For me, gardening isn’t just a way to save money; it is to avoid getting sick.
Whenever someone brings store-bought veggies to me, I am sick. I break out in a terrible rash—hence my goal to grow 85 percent of my fruit and veggies yearly.
I’ve been growing mine for so long now that I am used to them tasting “real” again—the smell, the texture, the burst of flavour. Not a dull, “mini” taste, but a mouthful of orgasmic deliciousness.
Sound odd that I use that word?
Isn’t that what real food is though? An arousal of the senses, maybe not genital arousal, but still a mind-blowing one.
I know, it sounds weird.
When you eat food that is really great, it is incredible, and real food—real flavour—is just amazing.

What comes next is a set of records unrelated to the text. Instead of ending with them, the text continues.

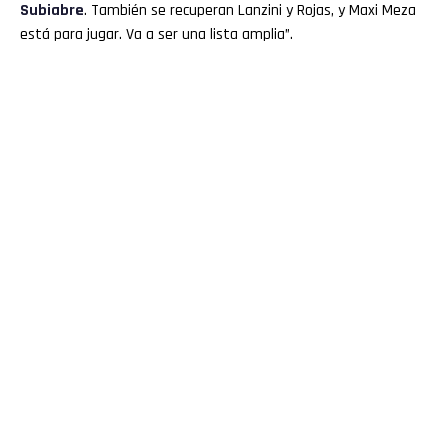
Subiabre
. También se recuperan Lanzini y Rojas, y Maxi Meza
está para jugar. Va a ser una lista amplia”.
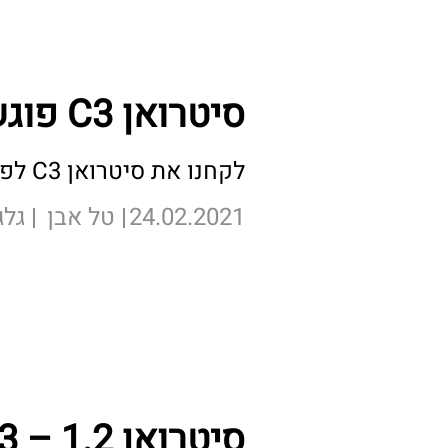
סיטרואן C3 פוגשת את אבותיה
לקחנו את סיטרואן C3 לפגוש את אבותיה
24.02.2021
טל אבן
גלג
לכתבה המלאה >
סיטרואן C3 – 1.2 מתיחת פנים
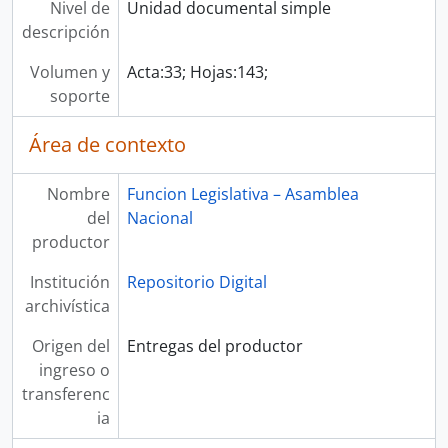
Nivel de
Unidad documental simple
descripción
Volumen y
Acta:33; Hojas:143;
soporte
Área de contexto
Nombre
Funcion Legislativa – Asamblea
del
Nacional
productor
Institución
Repositorio Digital
archivística
Origen del
Entregas del productor
ingreso o
transferenc
ia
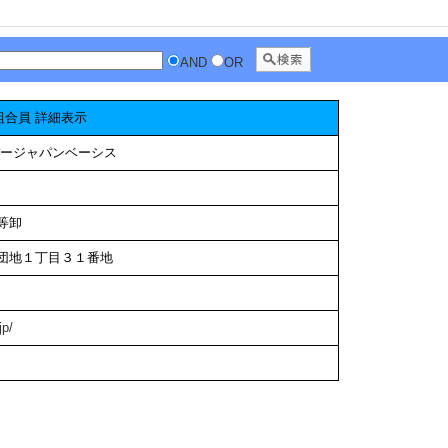
AND
OR
組合員 詳細表示
パージャパンベーシス
等卸
団地１丁目３１番地
jp/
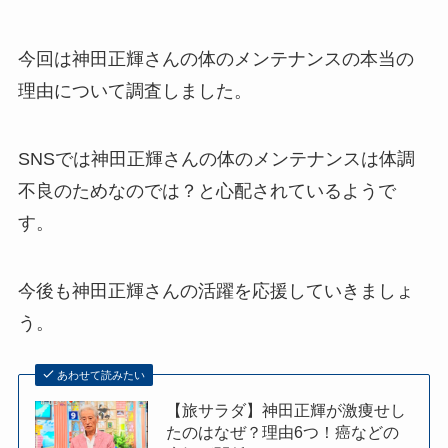
今回は神田正輝さんの体のメンテナンスの本当の
理由について調査しました。
SNSでは神田正輝さんの体のメンテナンスは体調
不良のためなのでは？と心配されているようで
す。
今後も神田正輝さんの活躍を応援していきましょ
う。
あわせて読みたい
【旅サラダ】神田正輝が激痩せし
たのはなぜ？理由6つ！癌などの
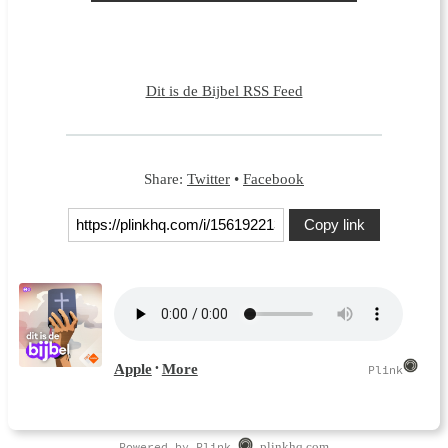
Dit is de Bijbel RSS Feed
Share:
Twitter
•
Facebook
Copy link
Powered by Plink
plinkhq.com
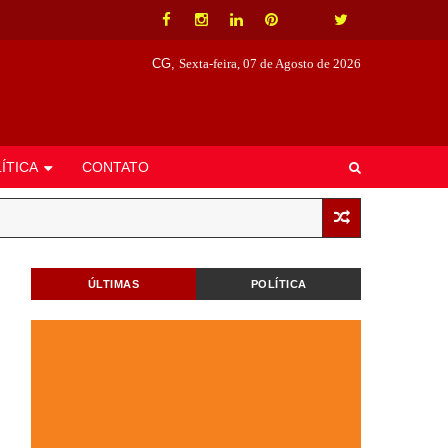
CG,
Sexta-feira, 07 de Agosto de 2026
ÍTICA
CONTATO
ÚLTIMAS
POLÍTICA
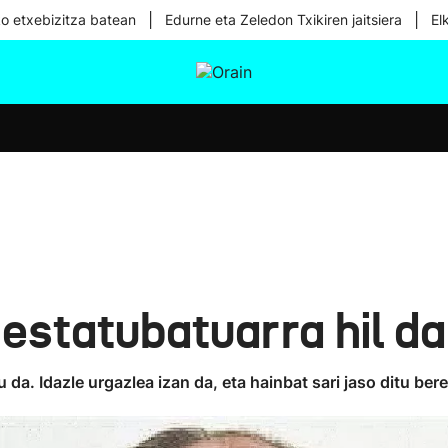
|
|
ko etxebizitza batean
Edurne eta Zeledon Txikiren jaitsiera
El
tura
Ikusmiran
Egural
Osasuna
Teknologia
 estatubatuarra hil da
a. Idazle urgazlea izan da, eta hainbat sari jaso ditu bere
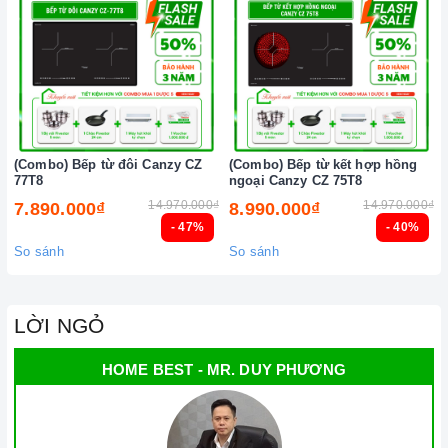
nam châm).
Cần chọn đáy nồi nhẵn và bằng phẳng, tránh những loại có
rãnh hoặc nồi đáy lõm.
Không sử dụng dụng cụ nấu ăn mỏng hoặc chất lượng thấp,
vì sẽ tạo ra rất nhiều tiếng ồn trong khi nấu, đồng thời dễ ảnh
hưởng không tốt đến bếp điện từ.
(Combo) Bếp từ đôi Canzy CZ
(Combo) Bếp từ kết hợp hồng
77T8
ngoại Canzy CZ 75T8
Nên chọn nồi có đường kính đáy phù hợp với vùng nấu,
14.970.000₫
14.970.000₫
7.890.000₫
8.990.000₫
không nhỏ quá cũng không to quá vì dễ gây ra sự cố không
- 47%
- 40%
nhận nồi. Đường kính nồi thông thường khoảng từ 10-35cm.
So sánh
So sánh
Lưu ý trong quá trình nấu
Đảm bảo đọc hướng dẫn sử dụng kèm theo để biết điện áp
LỜI NGỎ
và dòng điện yêu cầu cũng như các thông số kỹ thuật khác.
Làm theo hướng dẫn của nhà sản xuất.
HOME BEST - MR. DUY PHƯƠNG
Đặt bếp trên bề mặt phẳng, ổn định.
Đặt dụng cụ nấu đúng trọng tâm của vùng nấu trước khi bật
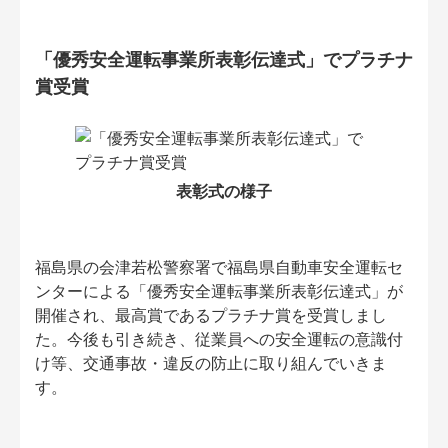
「優秀安全運転事業所表彰伝達式」でプラチナ
賞受賞
表彰式の様子
福島県の会津若松警察署で福島県自動車安全運転セ
ンターによる「優秀安全運転事業所表彰伝達式」が
開催され、最高賞であるプラチナ賞を受賞しまし
た。今後も引き続き、従業員への安全運転の意識付
け等、交通事故・違反の防止に取り組んでいきま
す。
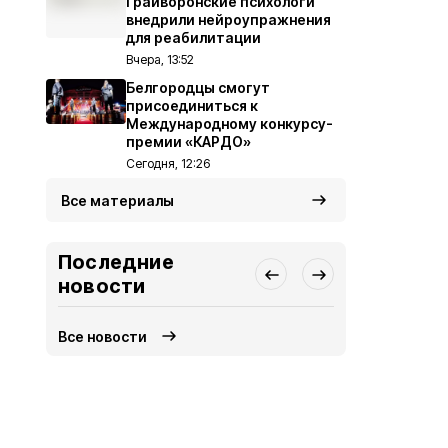
Грайворонские психологи
внедрили нейроупражнения
для реабилитации
Вчера, 13:52
Белгородцы смогут
присоединиться к
Международному конкурсу-
премии «КАРДО»
Сегодня, 12:26
Все материалы
Последние
новости
Все новости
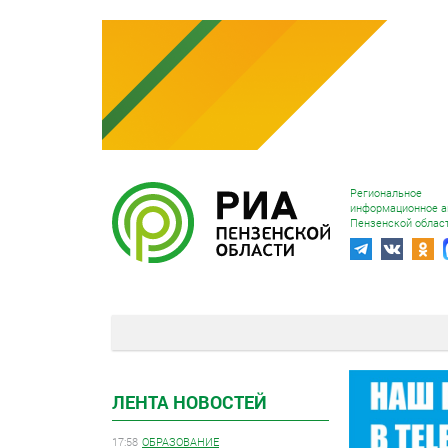
Региональное
информационное а
Пензенской облас
ЛЕНТА НОВОСТЕЙ
17:58
ОБРАЗОВАНИЕ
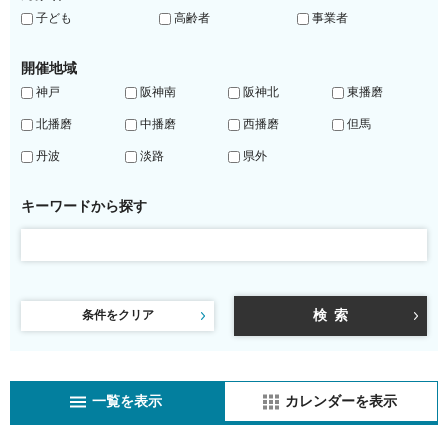
子ども
高齢者
事業者
開催地域
神戸
阪神南
阪神北
東播磨
北播磨
中播磨
西播磨
但馬
丹波
淡路
県外
キーワードから探す
条件をクリア
一覧を表示
カレンダーを表示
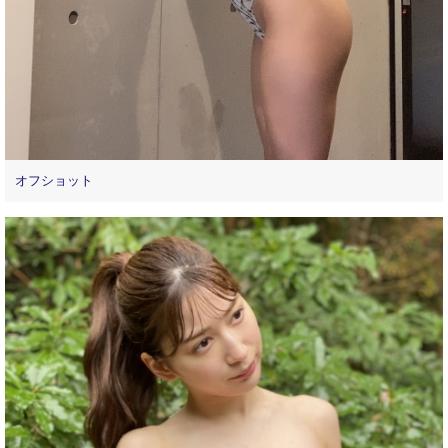
オフショット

I do love it when I share my produce with people, especially when cooked here and I know they get to taste the food.
It’s real. It’s full of flavour, clean, healthy, and fresh.
Not a cardboard-tasting semblance of food that we have forgotten “should” have flavour—that we cover with “dressing” and sauces to make it palatable.
This is why I am so passionate about aquaponics.
Not everyone can have soil gardens, and after having to move so often, I know what it is like renting and not being able to garden in the soil, or the soil being filled with chemicals from others.
But my aquaponics systems, I can take them with me. I can move; I can rebuild at no extra cost.
After the initial cost, there is minimal ongoing expense unlike container gardening.
And mostly, there is no chemicals added, as my fish would die.
Edible and healthy straight from the plant.